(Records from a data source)
|---|
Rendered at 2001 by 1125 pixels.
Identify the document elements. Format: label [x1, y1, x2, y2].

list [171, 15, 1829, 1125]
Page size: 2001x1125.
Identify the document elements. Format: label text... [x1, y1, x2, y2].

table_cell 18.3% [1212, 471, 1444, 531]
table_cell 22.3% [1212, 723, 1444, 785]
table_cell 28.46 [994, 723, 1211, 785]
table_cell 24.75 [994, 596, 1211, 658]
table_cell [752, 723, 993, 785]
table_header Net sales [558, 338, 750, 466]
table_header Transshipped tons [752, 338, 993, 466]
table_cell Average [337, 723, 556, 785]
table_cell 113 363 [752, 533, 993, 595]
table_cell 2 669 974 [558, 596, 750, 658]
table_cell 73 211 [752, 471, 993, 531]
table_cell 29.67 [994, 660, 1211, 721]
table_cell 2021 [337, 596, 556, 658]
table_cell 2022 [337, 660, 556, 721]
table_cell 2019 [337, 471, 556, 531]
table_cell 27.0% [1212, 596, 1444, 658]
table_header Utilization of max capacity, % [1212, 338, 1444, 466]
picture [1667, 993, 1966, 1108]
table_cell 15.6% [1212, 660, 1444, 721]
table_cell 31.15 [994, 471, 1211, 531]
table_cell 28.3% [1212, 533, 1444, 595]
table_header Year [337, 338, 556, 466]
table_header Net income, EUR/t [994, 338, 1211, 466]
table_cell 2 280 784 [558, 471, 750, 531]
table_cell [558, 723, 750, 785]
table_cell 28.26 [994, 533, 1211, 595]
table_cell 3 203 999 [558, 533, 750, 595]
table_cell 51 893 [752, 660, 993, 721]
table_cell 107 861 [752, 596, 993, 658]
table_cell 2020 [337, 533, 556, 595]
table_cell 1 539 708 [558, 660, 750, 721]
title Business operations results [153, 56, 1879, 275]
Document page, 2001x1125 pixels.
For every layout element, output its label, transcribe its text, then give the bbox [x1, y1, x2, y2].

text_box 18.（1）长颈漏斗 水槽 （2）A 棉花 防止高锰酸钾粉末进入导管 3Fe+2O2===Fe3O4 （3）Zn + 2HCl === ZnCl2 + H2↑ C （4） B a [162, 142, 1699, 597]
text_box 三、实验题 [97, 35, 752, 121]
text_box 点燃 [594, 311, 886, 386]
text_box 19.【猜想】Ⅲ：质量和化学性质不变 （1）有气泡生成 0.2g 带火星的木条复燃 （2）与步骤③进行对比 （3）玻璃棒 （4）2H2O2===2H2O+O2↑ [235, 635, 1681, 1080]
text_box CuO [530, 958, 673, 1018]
|---|
* _PROBLEM DETAILS_: Print the line that contains "Identify the document elements. Format: label [x1, y1, x2, y2].", then every later line of the entries above up to and including the last, all exactly as written.

* _ANSWER_:
Identify the document elements. Format: label [x1, y1, x2, y2].

list [171, 15, 1829, 1125]
Page size: 2001x1125.
Identify the document elements. Format: label text... [x1, y1, x2, y2].

table_cell 18.3% [1212, 471, 1444, 531]
table_cell 22.3% [1212, 723, 1444, 785]
table_cell 28.46 [994, 723, 1211, 785]
table_cell 24.75 [994, 596, 1211, 658]
table_cell [752, 723, 993, 785]
table_header Net sales [558, 338, 750, 466]
table_header Transshipped tons [752, 338, 993, 466]
table_cell Average [337, 723, 556, 785]
table_cell 113 363 [752, 533, 993, 595]
table_cell 2 669 974 [558, 596, 750, 658]
table_cell 73 211 [752, 471, 993, 531]
table_cell 29.67 [994, 660, 1211, 721]
table_cell 2021 [337, 596, 556, 658]
table_cell 2022 [337, 660, 556, 721]
table_cell 2019 [337, 471, 556, 531]
table_cell 27.0% [1212, 596, 1444, 658]
table_header Utilization of max capacity, % [1212, 338, 1444, 466]
picture [1667, 993, 1966, 1108]
table_cell 15.6% [1212, 660, 1444, 721]
table_cell 31.15 [994, 471, 1211, 531]
table_cell 28.3% [1212, 533, 1444, 595]
table_header Year [337, 338, 556, 466]
table_header Net income, EUR/t [994, 338, 1211, 466]
table_cell 2 280 784 [558, 471, 750, 531]
table_cell [558, 723, 750, 785]
table_cell 28.26 [994, 533, 1211, 595]
table_cell 3 203 999 [558, 533, 750, 595]
table_cell 51 893 [752, 660, 993, 721]
table_cell 107 861 [752, 596, 993, 658]
table_cell 2020 [337, 533, 556, 595]
table_cell 1 539 708 [558, 660, 750, 721]
title Business operations results [153, 56, 1879, 275]
Document page, 2001x1125 pixels.
For every layout element, output its label, transcribe its text, then give the bbox [x1, y1, x2, y2].

text_box 18.（1）长颈漏斗 水槽 （2）A 棉花 防止高锰酸钾粉末进入导管 3Fe+2O2===Fe3O4 （3）Zn + 2HCl === ZnCl2 + H2↑ C （4） B a [162, 142, 1699, 597]
text_box 三、实验题 [97, 35, 752, 121]
text_box 点燃 [594, 311, 886, 386]
text_box 19.【猜想】Ⅲ：质量和化学性质不变 （1）有气泡生成 0.2g 带火星的木条复燃 （2）与步骤③进行对比 （3）玻璃棒 （4）2H2O2===2H2O+O2↑ [235, 635, 1681, 1080]
text_box CuO [530, 958, 673, 1018]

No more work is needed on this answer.